Teenagers may be less likely to start smoking if they engage in moderate-to-vigorous physical activity (MVPA) from childhood, a study has found.

The research, conducted by the Universities of Bristol and Exeter in partnership with the University of Eastern Finland, was published in the Journal of Behaviour Research and Therapy.

Childhood and teenage tobacco smoking is a preventable risk factor for premature structural and functional cardiac damage already in the mid-twenties. Physical activity intervention studies have reported reduced smoking rates among adults. However, physical activity studies in preventing smoking in children and adolescents have been inconclusive due to short study durations, small population sizes, and lack of accelerometer-measured physical activity data.

The study is the largest follow-up of accelerometer-based MVPA and smoking behaviour in the young population in the world.

The researchers drew 2,503 children from the University of Bristol’s ‘Children of the 90s’ cohort who were followed from 11 years old until 24 years.

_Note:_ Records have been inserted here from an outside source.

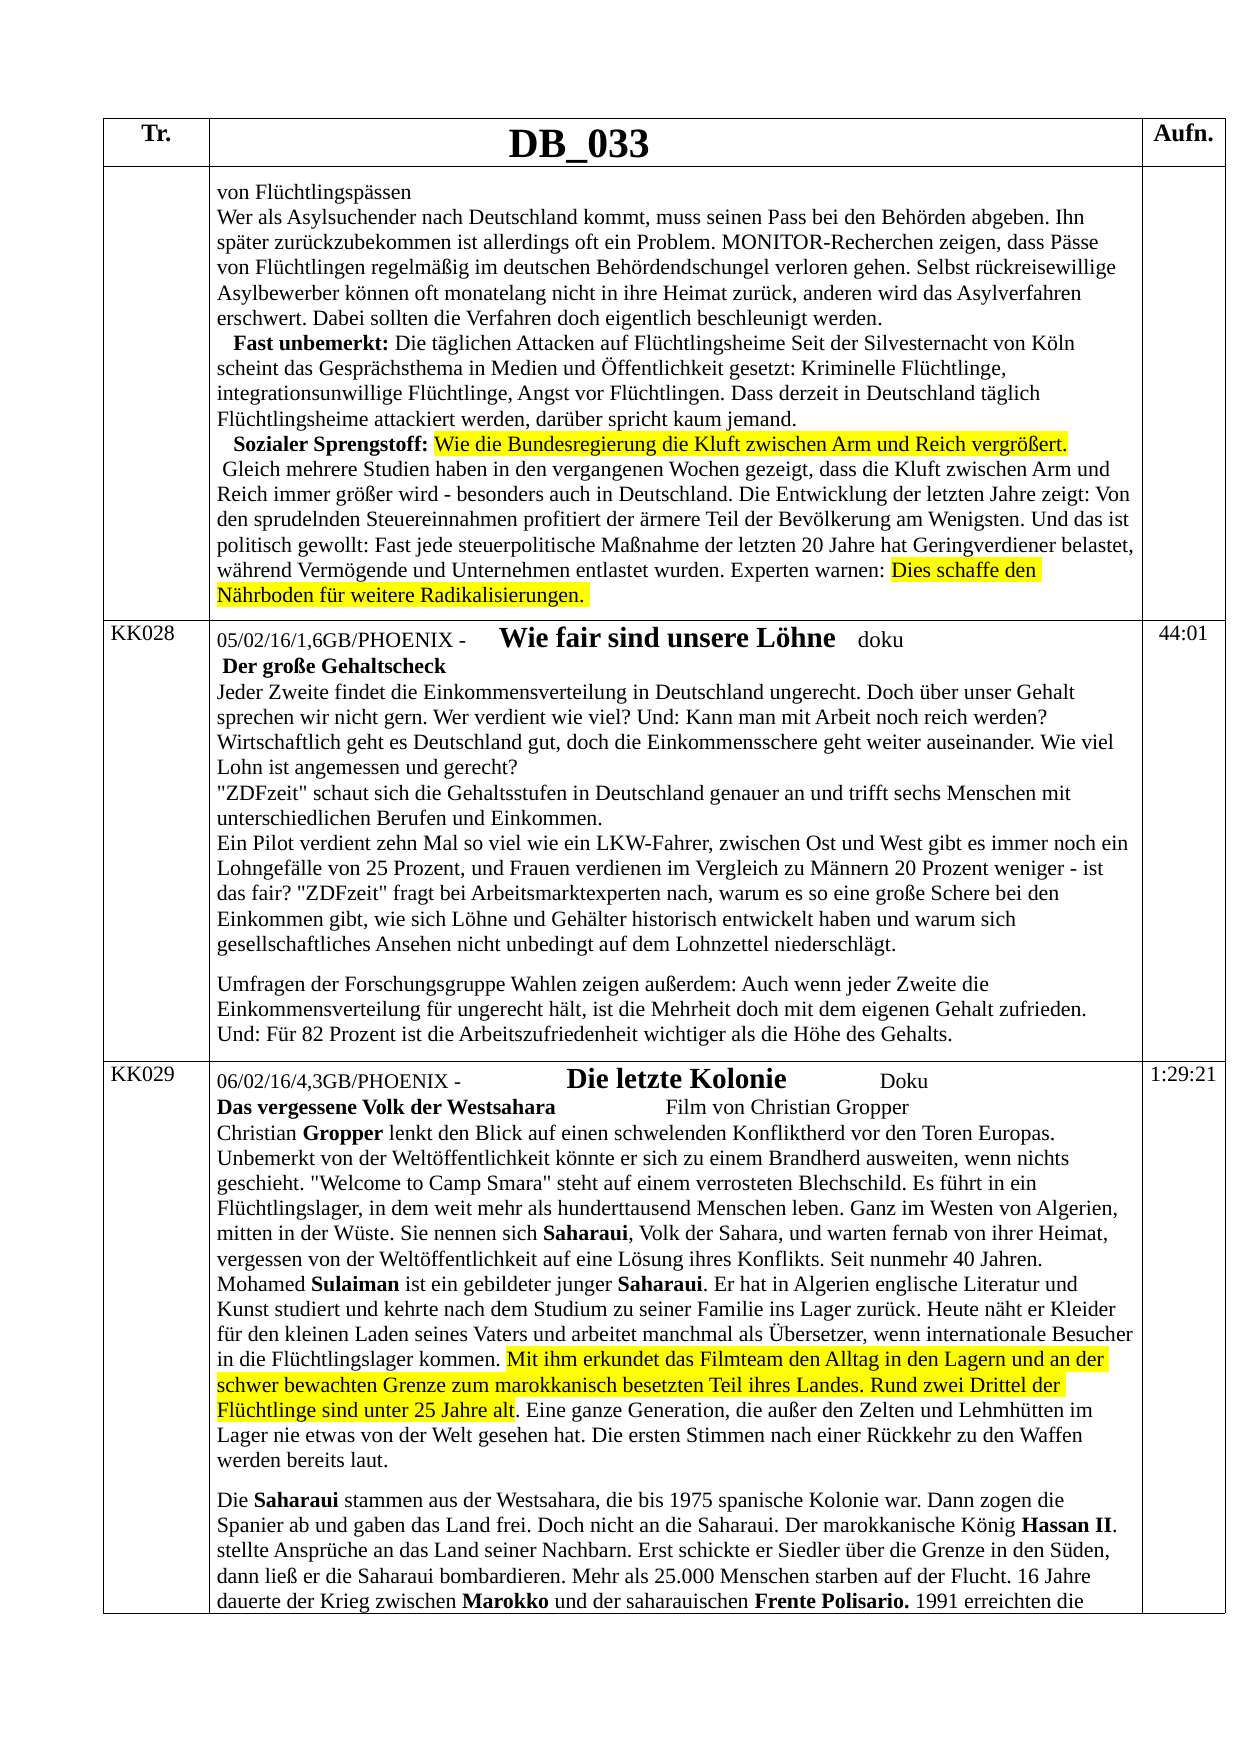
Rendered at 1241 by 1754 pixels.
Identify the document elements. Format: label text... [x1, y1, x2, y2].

table_cell 1:29:21 [1143, 1062, 1225, 1613]
table_cell 44:01 [1143, 621, 1225, 1061]
table_cell 06/02/16/4,3GB/PHOENIX - Die letzte Kolonie Doku Das vergessene Volk der Westsahara Film von Christian Gropper Christian Gropper lenkt den Blick auf einen schwelenden Konfliktherd vor den Toren Europas. Unbemerkt von der Weltöffentlichkeit könnte er sich zu einem Brandherd ausweiten, wenn nichts geschieht. "Welcome to Camp Smara" steht auf einem verrosteten Blechschild. Es führt in ein Flüchtlingslager, in dem weit mehr als hunderttausend Menschen leben. Ganz im Westen von Algerien, mitten in der Wüste. Sie nennen sich Saharaui, Volk der Sahara, und warten fernab von ihrer Heimat, vergessen von der Weltöffentlichkeit auf eine Lösung ihres Konflikts. Seit nunmehr 40 Jahren. Mohamed Sulaiman ist ein gebildeter junger Saharaui. Er hat in Algerien englische Literatur und Kunst studiert und kehrte nach dem Studium zu seiner Familie ins Lager zurück. Heute näht er Kleider für den kleinen Laden seines Vaters und arbeitet manchmal als Übersetzer, wenn internationale Besucher in die Flüchtlingslager kommen. Mit ihm erkundet das Filmteam den Alltag in den Lagern und an der schwer bewachten Grenze zum marokkanisch besetzten Teil ihres Landes. Rund zwei Drittel der Flüchtlinge sind unter 25 Jahre alt. Eine ganze Generation, die außer den Zelten und Lehmhütten im Lager nie etwas von der Welt gesehen hat. Die ersten Stimmen nach einer Rückkehr zu den Waffen werden bereits laut. Die Saharaui stammen aus der Westsahara, die bis 1975 spanische Kolonie war. Dann zogen die Spanier ab und gaben das Land frei. Doch nicht an die Saharaui. Der marokkanische König Hassan II. stellte Ansprüche an das Land seiner Nachbarn. Erst schickte er Siedler über die Grenze in den Süden, dann ließ er die Saharaui bombardieren. Mehr als 25.000 Menschen starben auf der Flucht. 16 Jahre dauerte der Krieg zwischen Marokko und der saharauischen Frente Polisario. 1991 erreichten die [210, 1062, 1142, 1613]
table_cell von Flüchtlingspässen Wer als Asylsuchender nach Deutschland kommt, muss seinen Pass bei den Behörden abgeben. Ihn später zurückzubekommen ist allerdings oft ein Problem. MONITOR-Recherchen zeigen, dass Pässe von Flüchtlingen regelmäßig im deutschen Behördendschungel verloren gehen. Selbst rückreisewillige Asylbewerber können oft monatelang nicht in ihre Heimat zurück, anderen wird das Asylverfahren erschwert. Dabei sollten die Verfahren doch eigentlich beschleunigt werden. Fast unbemerkt: Die täglichen Attacken auf Flüchtlingsheime Seit der Silvesternacht von Köln scheint das Gesprächsthema in Medien und Öffentlichkeit gesetzt: Kriminelle Flüchtlinge, integrationsunwillige Flüchtlinge, Angst vor Flüchtlingen. Dass derzeit in Deutschland täglich Flüchtlingsheime attackiert werden, darüber spricht kaum jemand. Sozialer Sprengstoff: Wie die Bundesregierung die Kluft zwischen Arm und Reich vergrößert. Gleich mehrere Studien haben in den vergangenen Wochen gezeigt, dass die Kluft zwischen Arm und Reich immer größer wird - besonders auch in Deutschland. Die Entwicklung der letzten Jahre zeigt: Von den sprudelnden Steuereinnahmen profitiert der ärmere Teil der Bevölkerung am Wenigsten. Und das ist politisch gewollt: Fast jede steuerpolitische Maßnahme der letzten 20 Jahre hat Geringverdiener belastet, während Vermögende und Unternehmen entlastet wurden. Experten warnen: Dies schaffe den Nährboden für weitere Radikalisierungen. [210, 167, 1142, 620]
table_cell KK028 [104, 621, 209, 1061]
table_cell 05/02/16/1,6GB/PHOENIX - Wie fair sind unsere Löhne doku Der große Gehaltscheck Jeder Zweite findet die Einkommensverteilung in Deutschland ungerecht. Doch über unser Gehalt sprechen wir nicht gern. Wer verdient wie viel? Und: Kann man mit Arbeit noch reich werden? Wirtschaftlich geht es Deutschland gut, doch die Einkommensschere geht weiter auseinander. Wie viel Lohn ist angemessen und gerecht? "ZDFzeit" schaut sich die Gehaltsstufen in Deutschland genauer an und trifft sechs Menschen mit unterschiedlichen Berufen und Einkommen. Ein Pilot verdient zehn Mal so viel wie ein LKW-Fahrer, zwischen Ost und West gibt es immer noch ein Lohngefälle von 25 Prozent, und Frauen verdienen im Vergleich zu Männern 20 Prozent weniger - ist das fair? "ZDFzeit" fragt bei Arbeitsmarktexperten nach, warum es so eine große Schere bei den Einkommen gibt, wie sich Löhne und Gehälter historisch entwickelt haben und warum sich gesellschaftliches Ansehen nicht unbedingt auf dem Lohnzettel niederschlägt. Umfragen der Forschungsgruppe Wahlen zeigen außerdem: Auch wenn jeder Zweite die Einkommensverteilung für ungerecht hält, ist die Mehrheit doch mit dem eigenen Gehalt zufrieden. Und: Für 82 Prozent ist die Arbeitszufriedenheit wichtiger als die Höhe des Gehalts. [210, 621, 1142, 1061]
table_header DB_033 [210, 119, 1142, 166]
table_cell [104, 167, 209, 620]
table_header Aufn. [1143, 119, 1225, 166]
table_cell KK029 [104, 1062, 209, 1613]
table_cell [1143, 167, 1225, 620]
table_header Tr. [104, 119, 209, 166]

The prevalence of smoking at ages 13, 15, and 24 years was 1.5 per cent, 13.5 per cent, and 26.6 per cent, respectively.

Establishing a starting point

At baseline, the children spent six hours per day sedentary, six hours per day engaging in light physical activity, and approximately 55 minutes per day in MVPA.

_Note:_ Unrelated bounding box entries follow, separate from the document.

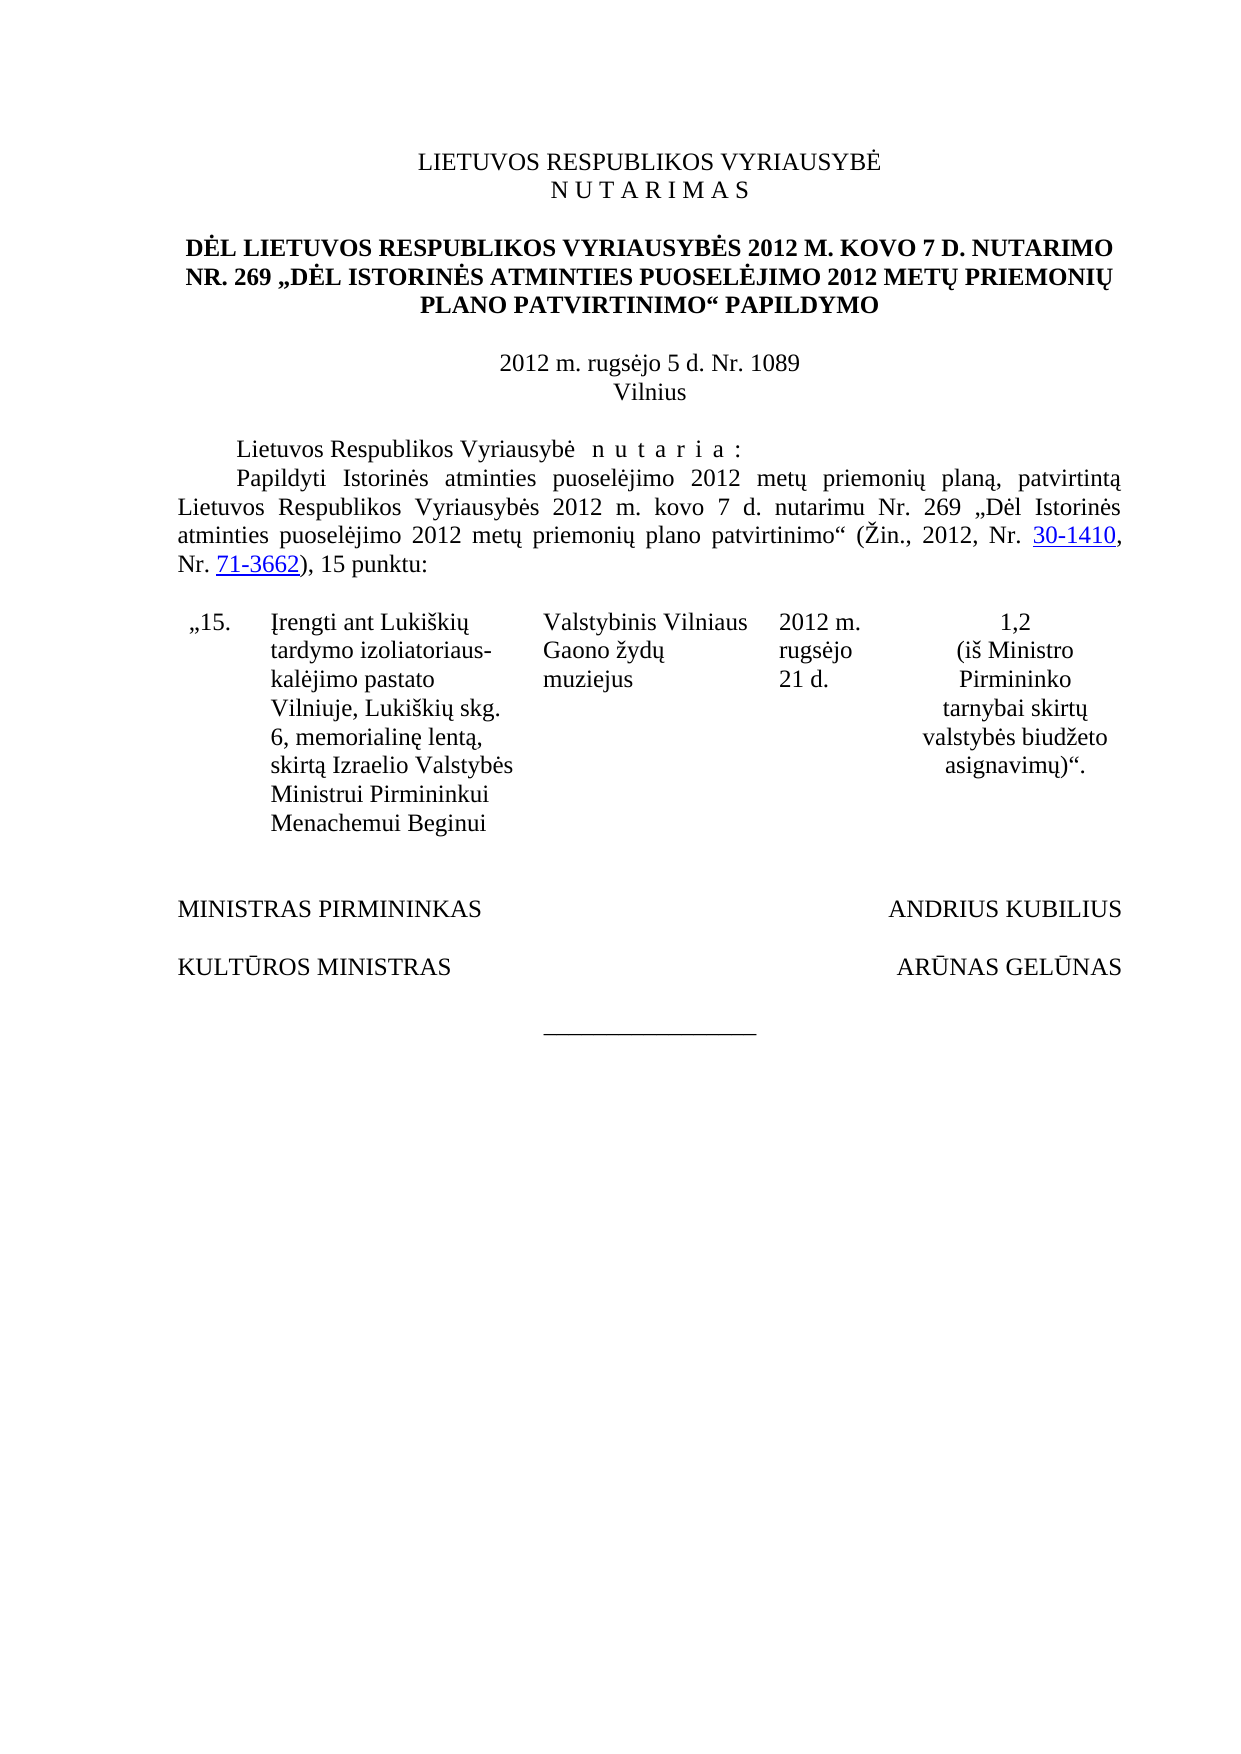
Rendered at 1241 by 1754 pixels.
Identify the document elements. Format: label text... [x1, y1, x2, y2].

text MINISTRAS PIRMININKAS ANDRIUS KUBILIUS [177, 894, 1122, 923]
text 2012 m. rugsėjo 5 d. Nr. 1089 [177, 348, 1122, 377]
table_header 1,2 (iš Ministro Pirmininko tarnybai skirtų valstybės biudžeto asignavimų)“. [908, 607, 1122, 837]
table_header Įrengti ant Lukiškių tardymo izoliatoriaus-kalėjimo pastato Vilniuje, Lukiškių skg. 6, memorialinę lentą, skirtą Izraelio Valstybės Ministrui Pirmininkui Menachemui Beginui [259, 607, 532, 837]
text NUTARIMAS [177, 176, 1122, 204]
text Lietuvos Respublikos Vyriausybė nutaria: [177, 434, 1122, 463]
text Lietuvos Respublikos Vyriausybė [177, 147, 1122, 176]
text Dėl LIETUVOS RESPUBLIKOS VYRIAUSYBĖS 2012 M. KOVO 7 D. NUTARIMO NR. 269 „DĖL ISTORINĖS ATMINTIES PUOSELĖJIMO 2012 METŲ PRIEMONIŲ PLANO PATVIRTINIMO“ PAPILDYMO [177, 233, 1122, 319]
table_header „15. [177, 607, 259, 837]
table_header Valstybinis Vilniaus Gaono žydų muziejus [532, 607, 768, 837]
text Papildyti Istorinės atminties puoselėjimo 2012 metų priemonių planą, patvirtintą Lietuvos Respublikos Vyriausybės 2012 m. kovo 7 d. nutarimu Nr. 269 „Dėl Istorinės atminties puoselėjimo 2012 metų priemonių plano patvirtinimo“ (Žin., 2012, Nr. 30-1410, Nr. 71-3662), 15 punktu: [177, 463, 1122, 578]
text KULTŪROS MINISTRAS ARŪNAS GELŪNAS [177, 952, 1122, 981]
table_header 2012 m. rugsėjo 21 d. [768, 607, 908, 837]
text _________________ [177, 1009, 1122, 1038]
text Vilnius [177, 377, 1122, 406]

At follow-up in young adulthood, nine hours per day were spent sedentary, three hours per day in light physical activity, and approximately 50 minutes per day in MVPA.

The children’s fasting blood samples were also repeatedly measured for low-density lipoprotein cholesterol, high-density lipoprotein cholesterol, triglyceride, glucose, insulin, and high-sensitivity C-reactive protein. Blood pressure, heart rate, socio-economic status, family history of cardiovascular disease, as well as dual-energy X-ray absorptiometry measured fat mass and lean mass were accounted for in the analyses.

According to the study, six of 1000 children who engaged in MVPA at age 11 had initiated tobacco smoking by age 13, while the prevalence of smoking in the whole age group was 15 out of 1000. In other words, the risk of initiating tobacco smoking may be prevented in 60 per cent of 13-year-olds who would have taken their first tobacco puff, because of childhood participation in MVPA.

Young adult activity levels

In the follow-up, a more modest preventive effect was observed. Continuous exposure to MVPA from childhood through young adulthood could prevent smoking in eight out of 1000 young adults, when the prevalence of smoking was 266 out of 1000 young adults.

In addition, teenagers who were non-smokers at ages 13 and 15 years spent 15 more minutes per day in MVPA by age 24 years when compared with those who had a history of smoking at 13 and 15 years.

Childhood sedentariness was not prospectively associated with the risk of initiating and persistently smoking tobacco.

Andrew Agbaje, a physician and associate professor of Clinical Epidemiology and Child Health at the University of Eastern Finland, said, “The MVPA-smoking preventive potential had a strong causal consistency across all tested statistical models, but the effect diminished by young adulthood. It’s all the more important that legislation protects young people against tobacco smoking and nicotine use initiation.

“Stopping smoking in adulthood is good but late since a residual long-term risk of heart disease for the next 30 years still exists. Thus, preventing childhood smoking initiation is critical to lifelong health and these findings may be extrapolated to vaping and electronic cigarette use in teenagers since the same active ingredient in both smoke and smokeless tobacco is nicotine.